Multiple bombings in Baghdad: 36 dead as militants target Shiite areas
No one immediately claimed responsibility for the Baghdad attack, though it bore the hallmarks of the extremist Islamic State group.
Baghdad: A wave of bombings struck outdoor markets in Shiite-dominated neighborhoods of Baghdad on Tuesday, killing at least 36 people, officials said — the latest in deadly militant attacks far from the front lines in the country's north and west where Iraqi forces are battling the Islamic State group.
No one immediately claimed responsibility for the attack, though it bore the hallmarks of the extremist IS group, which has been behind recent deadly attacks in the Iraqi capital and beyond. Since its blitz in the summer of 2014, IS has controlled significant areas in northern and western Iraq, including the country's second-largest city of Mosul.
The deadliest bombing on Tuesday took place in Baghdad's northeastern Shaab neighborhood, where at least 28 people died and 65 others were wounded.
A roadside bomb first exploded outside the concrete blast walls surrounding the open-air market, followed by a suicide bomber who blew himself up as people gathered to help the victims of the first explosion, a police officer said.
A bit later, a car bombing struck a fruit-and-vegetable market in the Shiite-dominated neighborhood of Dora, in southern Baghdad, killing eight people and wounding 22 others, another police officer said.
Medical officials confirmed the casualty figures. All officials spoke on condition of anonymity as they were not authorized to talk to reporters.
Commercial and public places in Shiite-dominated areas are among the most frequent targets for the Sunni militants seeking to undermine the Iraqi government efforts to maintain security inside the capital.
But the Islamic State has not confined its latest attacks only to Baghdad.
Earlier Tuesday, Iraqi oil workers resumed work at a natural gas plant north of Baghdad, two days after a coordinated IS dawn assault left at least 14 people dead there, a senior Oil Ministry official said.
Sunday's spectacular attack in the town of Taji, about 20 kilometers (12 miles) north of Baghdad, saw a suicide car bombing at the facility's main gate, followed by several IS fighters breaking into the plant where they clashed with security forces for hours before the attackers were repelled.
The dead included six civilians and eight security forces while 27 Iraqi troops were wounded. Closed-circuit television images showed an explosion that sent thick black smoke rising above the plant. As flames engulfed the facility and nearby palm trees, pedestrians were seen running for cover. The top of one of the gas-processing units was blown off.

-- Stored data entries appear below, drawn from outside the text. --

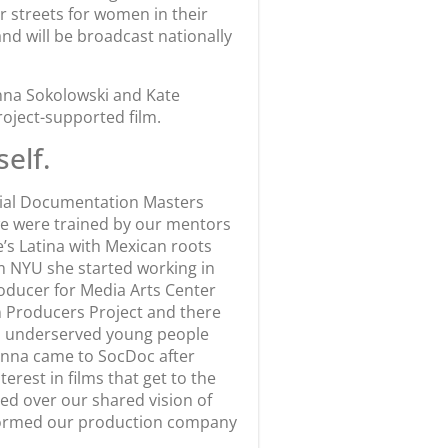
 streets for women in their
nd will be broadcast nationally
anna Sokolowski and Kate
oject-supported film.
self.
ocial Documentation Masters
we were trained by our mentors
’s Latina with Mexican roots
m NYU she started working in
oducer for Media Arts Center
en Producers Project and there
th underserved young people
oanna came to SocDoc after
rest in films that get to the
ed over our shared vision of
d formed our production company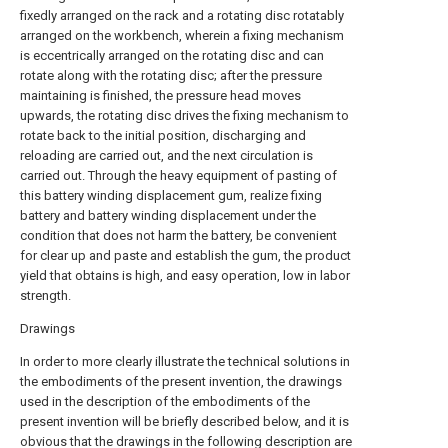
fixedly arranged on the rack and a rotating disc rotatably
arranged on the workbench, wherein a fixing mechanism
is eccentrically arranged on the rotating disc and can
rotate along with the rotating disc; after the pressure
maintaining is finished, the pressure head moves
upwards, the rotating disc drives the fixing mechanism to
rotate back to the initial position, discharging and
reloading are carried out, and the next circulation is
carried out. Through the heavy equipment of pasting of
this battery winding displacement gum, realize fixing
battery and battery winding displacement under the
condition that does not harm the battery, be convenient
for clear up and paste and establish the gum, the product
yield that obtains is high, and easy operation, low in labor
strength.
Drawings
In order to more clearly illustrate the technical solutions in
the embodiments of the present invention, the drawings
used in the description of the embodiments of the
present invention will be briefly described below, and it is
obvious that the drawings in the following description are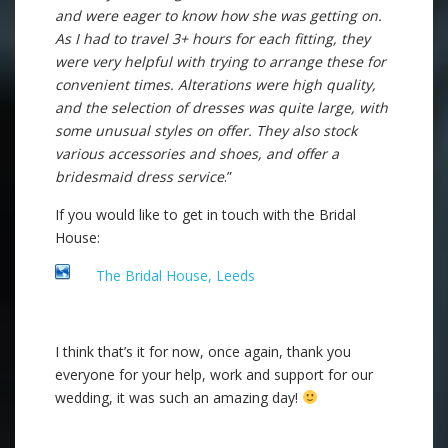
and were eager to know how she was getting on.
As I had to travel 3+ hours for each fitting, they
were very helpful with trying to arrange these for
convenient times. Alterations were high quality,
and the selection of dresses was quite large, with
some unusual styles on offer. They also stock
various accessories and shoes, and offer a
bridesmaid dress service
.”
If you would like to get in touch with the Bridal
House:
The Bridal House, Leeds
I think that’s it for now, once again, thank you
everyone for your help, work and support for our
wedding, it was such an amazing day!
.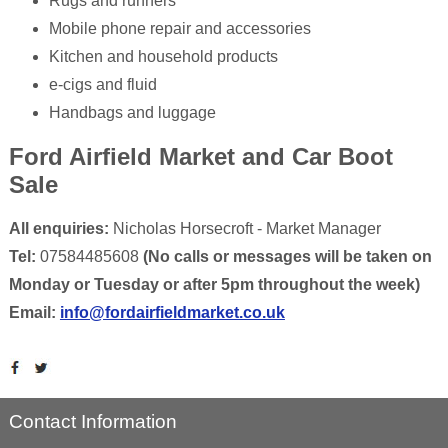
Rugs and runners
Mobile phone repair and accessories
Kitchen and household products
e-cigs and fluid
Handbags and luggage
Ford Airfield Market and Car Boot
Sale
All enquiries:
Nicholas Horsecroft - Market Manager
Tel:
07584485608
(No calls or messages will be taken on
Monday or Tuesday or after 5pm throughout the week)
Email:
info@fordairfieldmarket.co.uk
Contact Information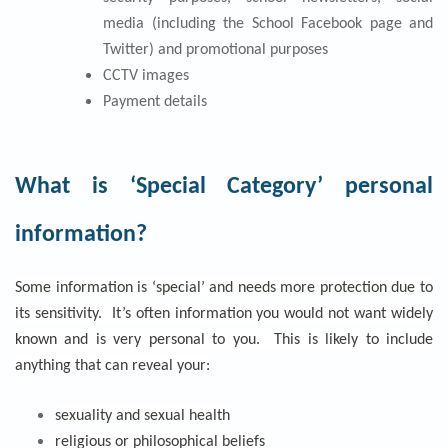
media (including the School Facebook page and
Twitter) and promotional purposes
CCTV images
Payment details
What is ‘Special Category’ personal
information?
Some information is ‘special’ and needs more protection due to
its sensitivity. It’s often information you would not want widely
known and is very personal to you. This is likely to include
anything that can reveal your:
sexuality and sexual health
religious or philosophical beliefs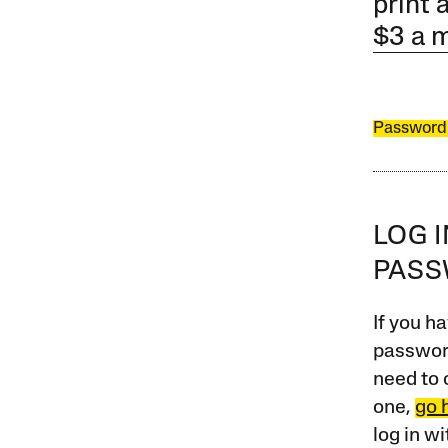
print 
$3 a 
Password
LOG 
PAS
If you ha
password
need to 
one,
go 
log in w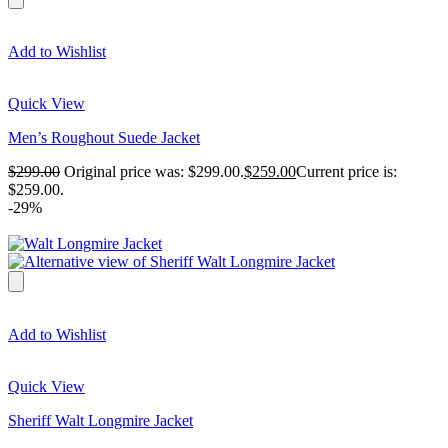
Add to Wishlist
Quick View
Men’s Roughout Suede Jacket
$
299.00
Original price was: $299.00.
$
259.00
Current price is:
$259.00.
-29%
Add to Wishlist
Quick View
Sheriff Walt Longmire Jacket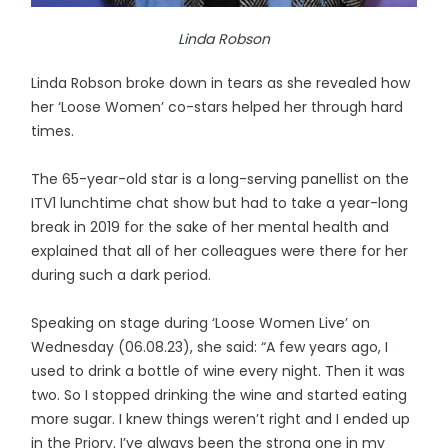
Linda Robson
Linda Robson broke down in tears as she revealed how
her ‘Loose Women’ co-stars helped her through hard
times.
The 65-year-old star is a long-serving panellist on the
ITV1 lunchtime chat show but had to take a year-long
break in 2019 for the sake of her mental health and
explained that all of her colleagues were there for her
during such a dark period.
Speaking on stage during ‘Loose Women Live’ on
Wednesday (06.08.23), she said: “A few years ago, I
used to drink a bottle of wine every night. Then it was
two. So I stopped drinking the wine and started eating
more sugar. I knew things weren’t right and I ended up
in the Priory. I’ve always been the strong one in my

It took hours before Iraqi troops repelled the attackers.
On Tuesday, work at the plant's three production lines returned "to normal levels," said Deputy Oil Minister Hamid Younis.
The plant was back to full capacity of producing 30,000 cooking gas cylinders a day, he said, adding that Sunday's attack had only damaged two gas storages and a few pipelines. Iraqi state TV showed workers in navy blue overalls filling metal and plastic cylinders on conveyor belts and forklift trucks loading cylinders into trucks.
The assault on Taji came as Islamic State militants are being pushed back along several front lines in Iraq, prompting the Sunni extremists to increasingly turn to insurgency-style attacks to detract from their losses.
IS-claimed attacks have killed more than 140 people since last week in Iraq. In 2014, the IS declared an Islamic caliphate on the territory it holds in Iraq and Syria and at the height of its power was estimated to hold nearly a third of both Iraq and Syria. Iraq's government says the group's hold has since shrunk to 14 percent of Iraq's territory.